The Chichimecs called their mother goddess of sacrifices and wars Itzapapalotl, or the “obsidian butterfly.” In Teotihuacan the great temple Quetzalpapalotl, was built in her honour. The inhabitants of Texcoco, under the reign of Acolmitzi NezahualcOyotl, built the palace of Quetzalpapalotl on the shores of Lake Texcoco, where they did research on the sky, plants and animals.
Among the Aztecs, the butterfly, or papalotl, was a sacred being that symbolized death. It was butterflies who, in their flight, transported the souls of the fallen in battle. The residents of Xochimilco represented their god Xochiquetzal, symbol of fire and the soul, with the body and wings of a butterfly: the representation of love and beauty, it was considered the protectress of plants, painters and artisans. Both the necklaces on the giant statues at Tula and the Aztec calendar depict the butterfly as a representation of fire.
The Mazahuas call them the daughters of the sun and, like the Otomis, Matlazincas and Mexicas, identify them today with the return of the spirits that come back year after year to visit them during the festivities of the Day of the Dead, around the end of October and the beginning of November, the season when the monarch butterfly arrives in Mexico.
The monarch butterfly (Danaus plexippus) is the best known of all the butterflies in Central Mexico. Its orange wins, outlined in black with white specks, dominate the winters in some parts of the dense forests on the border region between the states of Mexico and Michoacan. An exceptional species, the monarch butterfly surprises with its astonishing biological adaptability which allows it to migrate with extreme precision every year.
The monarch butterfly’s origins date back to more than 200 million years ago, when Africa and South America were a single continent. With the separation of the continents and subsequent ice ages, the monarch migrated in search of the milkweed (Asclepia sp), that it needed to feed its larvae. Once established in the northern part of the hemisphere, when the temperatures dropped, the butterflies emigrated south to winter in Mexico in the temperate forests of the Transversal Volcanic Axis in what are now the states of Michoacan and Mexico, where they can enjoy broad biodiversity and a benign climate. This migration is reversed when the temperatures in the south increase.
An interesting aspect of the monarch butterfly’s conservation in winter is its protective colouring. To form its colonies for hibernation, it alights on trunks and branches of conifers and folds its wings to show their undersides and blend into the colours of the tree bark and foliage, thus avoiding its predators. The monarch requires a healthy, undisturbed forest, with trees like fir, pine, evergreen oak and cedar, among other species, to be able to develop its biological functions and guarantee its survival. The low brush of the forest undergrowth is also fundamental for retaining warmth during the night. A humid forest with moss and lichen, a variety of types of plants with nearby sunny areas, without noise or external disturbances make up a propitious habitat for the species.

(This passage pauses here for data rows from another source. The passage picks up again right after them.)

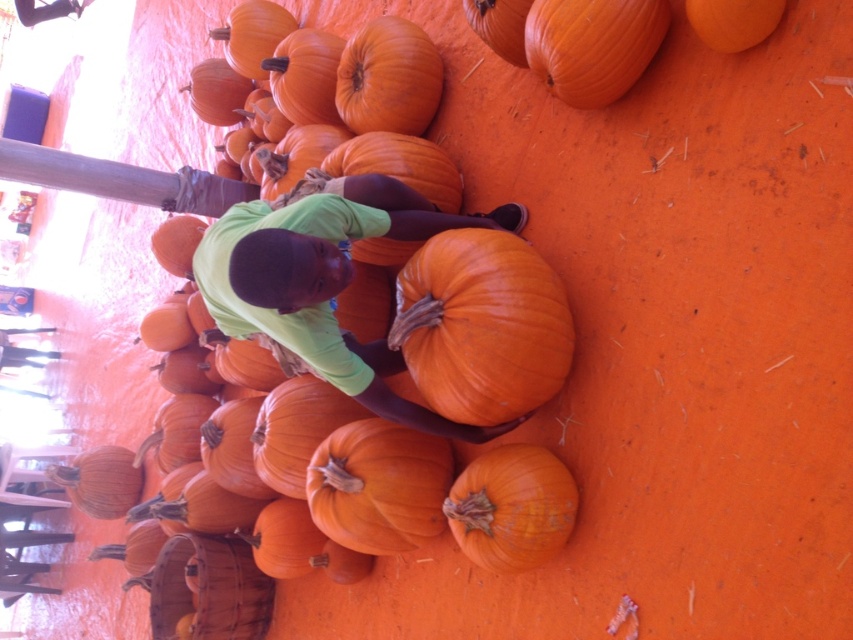
You are standing in front of the pumpkin display and need to find the smooth orange pumpkin at lower left. According to the coordinates provided, where exactly should you look to locate it?

The smooth orange pumpkin at lower left is located at point (100, 481), so you should look at that coordinate to find it.

You are standing in front of the pumpkin pile and want to pick up the orange matte pumpkin at upper right. Is it possible to reach it without moving the smooth orange pumpkin at center?

The orange matte pumpkin at upper right is behind the smooth orange pumpkin at center, so you cannot reach it without moving the smooth orange pumpkin at center first.

You are standing in front of the pumpkin pile and see two points marked in the image. The first point is at coordinate point (107, 502) and the second is at point (753, 3). Which point is closer to you?

Point (107, 502) is closer to you than point (753, 3) because it is further to the viewer according to the description.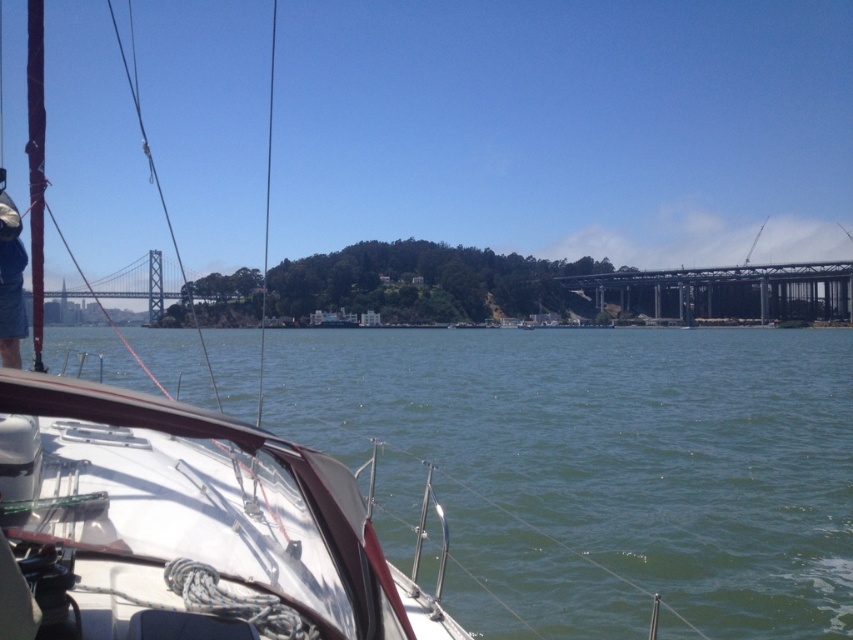
Question: Which of the following is the farthest from the observer?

The forests where the monarchs alight in Mexico have very specific microclimatic characteristics, appropriate for their habitat. Because of their altitude, from 2,700 to 3,400 meters above sea level, these forests do not go through marked changes in temperature, with a mean of 15°C and 50 percent relative humidity. If the relative humidity were higher and the temperature lower, the monarchs would run the risk of freezing to death.
During the summer and part of the autumn, the monarch lives in the forests of southern Canada and the northern United States. In mid – or late autumn, when climatic conditions become severe there, the monarchs begin their migration to the south, taking advantage of prevailing winds from the north. Some experts say that the monarchs take two routes: west of the Rocky Mountains toward California near Pacific Grove and Monterey, and east toward the forests of the states of Mexico and Michoacán. The massive return trip that takes an average of two months goes in exactly the opposite direction when Mexico’s temperate forests begin to heat up in spring.
Regarding the monarch butterflies’ sense of direction on their migratory routes some experts hypothesize that they direct their flight by the sun; another says that they take their lead from the magnetic waves emanating from the Transversal Volcanic Axis.